Но то всё больше из старых шипели. Молодые в ответ дерзили:
— Вы бы, бояре, помолчали. Языки калёным прижгут.
— Кого жалеете? Да он хоть и годами мал, а сгнил уже...
— Цыцте, — шикнул кто-то, и у стены смолкли.
Пётр на троне сидел строго. Видели: взгляд у царя колючий. И от Петра глаза отводили. Что-то ещё увидит он в Очах твоих, как поймёт? Нет, лучше в спину соседову взор свой упереть, благо она обширна, загородиться можно.
И вдруг, как шелест, прокатилось по зале:
— Приехал, приехал! В сени входит!
Все лица оборотились к дверям.
Алексей, вступив в залу, взглянул на Петра и лицо книзу опустил. Встал, словно споткнулся. Пётр, вцепившись пальцами в подлокотники трона, навстречу ему подался. Шею вытянул. Глаза у царя широко распахнулись. Казалось, сейчас вот сорвётся он с трона, вниз по ступенькам сбежит и в объятья примет сына блудного. И все в зале головами вперёд потянулись: что будет-то?
Но Алексей в дверях медлил, будто и хотел шагнуть к отцу, но путы невидимые держали.
Все замерли. Вице-канцлер Шафиров, справа от трона стоящий, персты ко рту прижал. Ушаков, лицом тяжёлым окаменев, набычился и не мигая на царевича смотрел. Улыбка странная губы Шаховского, шута царского, скривила, да так и стоял он: не понять было — не то заплачет, не то в пузырь с горохом сушёным ударит и захохочет.
В тишине зловещей кто-то ахнул на всю залу. Петра словно в грудь толкнули, и он, пальцы разжав, откинулся на спинку трона.
Алексей выпростал из-за спины руку, и все увидели зажатый у него в пальцах большой, вполовину согнутый лист. Неся лист перед собой, царевич шагнул к трону и упал на колени. Полы его чёрного сюртука раскинулись, и из-под них торчали, как неживые, ноги в белых чулках.
Царь встал, сошёл со ступеней и за плечи поднял царевича. Голову Петра повело назад, лицо исказилось судорогой, побагровело, но он, словно груз вытягивая тяжкий, сцепил зубы и встал ровно. Взял лист из рук царевича, но, взглянув на него мельком, отдал Шафирову, спросил хрипло:
— Что хочешь сказать ты нам?
Царевич, не поднимая лица, ответил тотчас:
— О прощении молю едином и о даровании жизни мне, недостойному.

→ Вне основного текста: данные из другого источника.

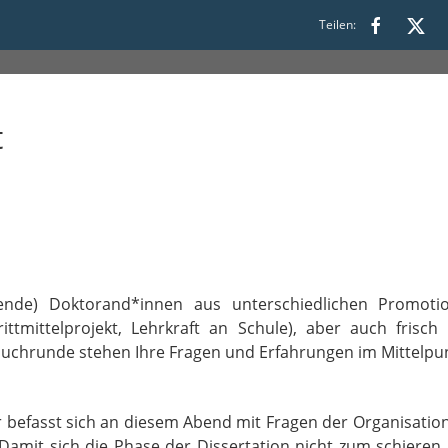
5 Nov
Teilen:
t
nde) Doktorand*innen aus unterschiedlichen Promoti
rittmittelprojekt, Lehrkraft an Schule), aber auch frisc
tauchrunde stehen Ihre Fragen und Erfahrungen im Mittelpu
fasst sich an diesem Abend mit Fragen der Organisation
amit sich die Phase der Dissertation nicht zum schieren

Голос Алексея волнение выдал. Царь задышал часто. Минуту или две только и слышно было его дыхание. Наконец сказал:
— Я тебе дарую то, о чём просишь, но ты утратил право наследовать престол наш и должен отречься от него торжественным актом за своею подписью.
Голос Петра под сводами эхом отдался:
«...Своею подписью».
Как гвозди вколотил он те слова.
Царевич молчал. Шафиров суетливо к нему кинулся с пером в руках. Заговорил неразборчиво.
Царевич стоял недвижимо. В зале не было человека, который бы дыхание не задержал.
Алексей впервые, как вошёл в залу, посмотрел в лицо отцу и сказал:
— Согласен и акт сей подпишу.
Шагнул к стоящему чуть поодаль от трона столу, выхватил из руки Шафирова перо. И долго, долго, как переламываясь, клонился к бумаге.
Наконец перо коснулось акта, и буква за буквой, словно глыбы ворочая, царевич начертал: Алексей. Выронил перо из пальцев ослабевших. И шум вдруг пошёл по зале. Заворчало боярство, как вороньё на башнях кремлёвских в час предрассветный. Глухо, с болью.
Царь обвёл залу взглядом. Все смолкли.
— Зачем не внял ты моим предостережениям? — спросил Пётр царевича. — И кто мог советовать тебе бежать?